# Lucid Dreaming > Attaining Lucidity > Induction Techniques >  >  Post your #1 tip for getting lucid

## dreamsOfSpace

It'd be cool to see everyone's single best tip for getting lucid, in one place.  My best tip is to try to have a dream where you are by yourself, so you have a better chance to be less distracted by the dream and realize that you are dreaming.

Please keep it to this format:
- 1 or 2 sentences
- Only 1 tip

----------


## Sensei

search for lucidity without thought of how long it will take.

----------


## casualdreamer

Not letting my mind wander before sleep/WBTB (meditation affirmation etc...).

----------


## dolphin

Immediately after waking up from a dream, imagine the dream continuing until it returns.

----------


## SamvelOri

Remind yourself in a dream that you're in dream, otherwise you'll probably loose lucidity

----------


## ZAD

Bulk and cut in fitness terms, for a few months each, in alternating cycles. Bulk by spending all of your effort only on getting lucid as often as possible until your frequency increases; cut by refining the quality, content, and your abilities in those lucid dreams.

----------


## 1wilian

Desire it as much as you can, imagine it happening and be grateful even before if happens.

----------


## slimslowslider

Bring dreaming and lucidity to mind in whatever ways you can.

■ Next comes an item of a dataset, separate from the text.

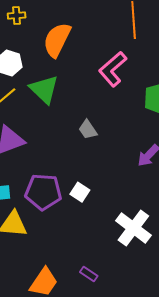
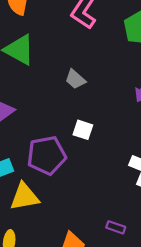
white square: (80, 192) -> (83, 130), moved

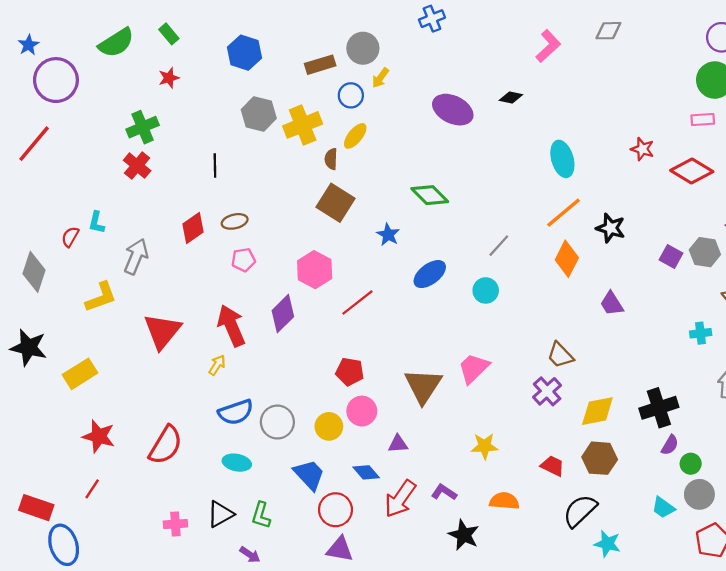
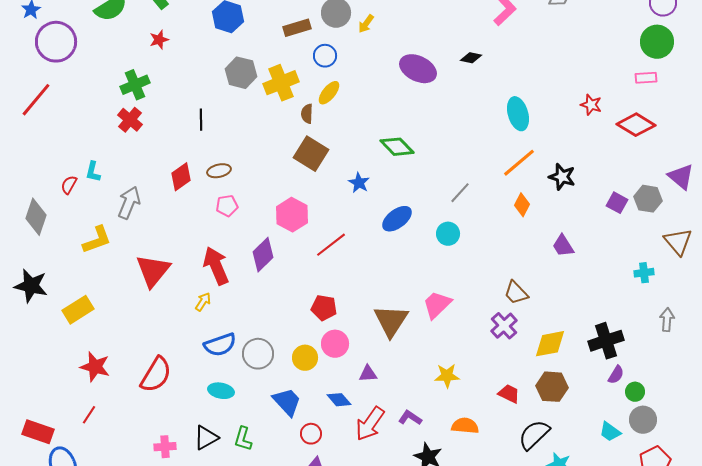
yellow arrow: (380, 78) -> (366, 24), moved
orange diamond: (567, 259) -> (522, 205), size x0.7
red circle: (335, 510) -> (311, 434), size x0.7

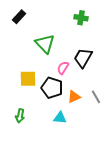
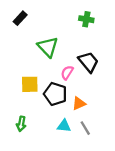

My #1 method for doing this is keeping a dream diary.
Also - visiting Dreamviews usually has the desired effect.  Engaging and posting is better still.

I'm going through a dry patch at the, moment (although I still LD spontaneously)
Currently not keeping a dream diary or thinking about it much - too distracted/ stressed.
Last time I was active on DV - doing the challenges etc - after a warm up period, getting into it, I would reliably LD with God-like control on cue.

Thanks DV  :;-):

----------


## Mayatara

I have been a natural lucid dreamer since my 20s, but due to work and health reasons, my lucids stopped for some years (just had them once in a while). I have now started a new routine to try to induce lucid dreams more frequently and I was surprised that I have had 100% success! If I follow my routine, I have lucids every night (at least so far).
The routine is:
- before bed, meditate 30 mins listening to binaural audio for lucid dreaming 
- in the middle of the night I always wake up to pee and then I repeat the meditation for another 30 mins before falling asleep again
The result is: guaranteed lucid dreams in the last 1 or 2 sleep cycles and more vivid dreams and greater recollection in general.

Anyway, keeping a dream journal, doing reality tests frequently and keeping your mind every day on this topic, really helps establishing the ground  :wink2:

----------


## Lang

#1 tip: tip is not to waste your time comparing yourself to other lucid dreamers. Instead, focus on your own lucid Journey. Find your own learning style for lucid dreaming. One who admits to knowing nothing is open to experience all things in existence. We're only limited to our own self development in parallel with self awareness.

----------


## Jamal9mm

Dream recall should be your #1 goal

----------


## Tiktaalik

> Dream recall should be your #1 goal



I second this as my number one along with an early morning WBTB.

----------


## Lang

> Dream recall should be your #1 goal



Actually, I think recall should come second to Sleep health and Mental health. (IMO)  Good sleep health is more important, Lucid dreaming is a bonus.

 :smiley:

----------


## FryingMan

^ as a goal for overall life health, yes good sleep is very important.   But that's not the subject of this thread  :smiley: .

I'd say it's a tie between developing mind-blowingly high recall, and developing bright lucid awareness in waking life.   Intent is in there, too.   So, in order for it to fit into "one thing," I'll say:





> Work unceasingly to develop the fundamentals to ever-higher heights.

----------


## Lang

> ^ as a goal for overall life health, yes good sleep is very important.   But that's not the subject of this thread .
> 
> I'd say it's a tie between developing mind-blowingly high recall, and developing bright lucid awareness in waking life.   Intent is in there, too.   So, in order for it to fit into "one thing," I'll say:



Or is it? People come on thinking that you must lucid dreaming every night is healthy but, they forget that it can stress you out if you are not careful. (IMO) How about developing mind-blowingly high recall and developing a sense of yourself? (Knowing your sleep schedule, how you feel and stuff like that.)  :wink2: 

 :smiley:

----------